## Loan approval classifier
In this notebooks a XGBoost loan approval classifier for credit application is trained. Overview of this notebook: 
1. Load data
2. Explanatory data analysis
3. Split features, labels, train, validate and test set
4. Train XGBoost
5. Make prediction
6. Export predictions

To build this classifier an online tutorial was consulted: https://towardsdatascience.com/fine-tuning-bert-for-text-classification-54e7df642894.

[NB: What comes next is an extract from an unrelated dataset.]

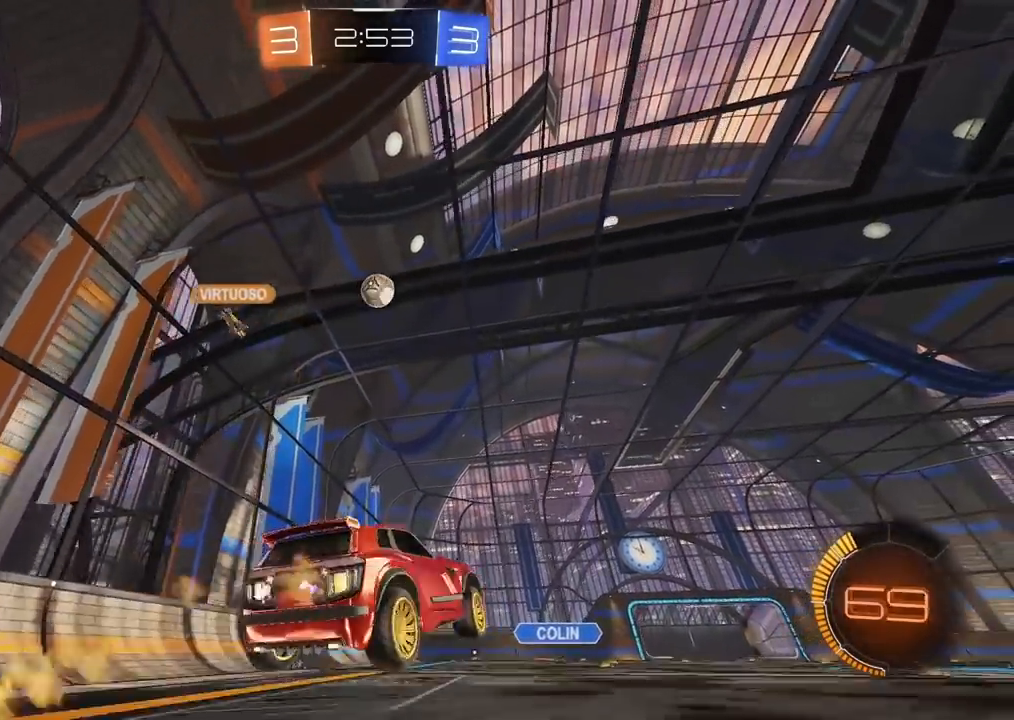
{"buttons": ["CROSS", "CIRCLE", "L2", "R2"], "left_stick": "center", "right_stick": "center", "events": [[33, "CROSS", "down"], [117, "left_stick", "down-left"], [167, "L2", "down"], [483, "left_stick", "center"]]}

### Load libraries and helper code

In [None]:
import sys
import random
import warnings
warnings.filterwarnings('ignore')

import numpy as np
import pandas as pd
import seaborn as sns
from IPython.display import Markdown, display

# matplotlib
import matplotlib as mpl
import matplotlib.pyplot as plt

# sklearn
from sklearn.metrics import accuracy_score
from sklearn.ensemble import RandomForestClassifier
from sklearn.model_selection import train_test_split
from sklearn.metrics import confusion_matrix, ConfusionMatrixDisplay

# xgboost classifier
from xgboost import XGBClassifier

# initialize dataset
from helper_functions import *

### 1. Load data
Load one-hot encoded version of German Credit dataset.

In [None]:
gd = GermanDataset(
    
    # default pre-processing
    custom_preprocessing=default_preprocessing
)

Convert to pandas data frame.

In [None]:
df_gd = gd.convert_to_dataframe()[0]
df_gd.head()

In [None]:
df_gd.shape

### 2. Explanatory data analysis

Unbalanced dataset

In [None]:
plt.figure(figsize=[6, 3])
plt.hist(df_gd["credit"])
plt.title("credit")
plt.show()

In [None]:
# create bins and labels
bins = [17,25,35,45,55,65,75]
labels = ["%s-%s" %(bins[idx-1]+1,bins[idx]) for idx in range(1,len(bins))]

# bin age colum
b = pd.cut(df_gd['age'], bins=bins, labels=labels, include_lowest=False)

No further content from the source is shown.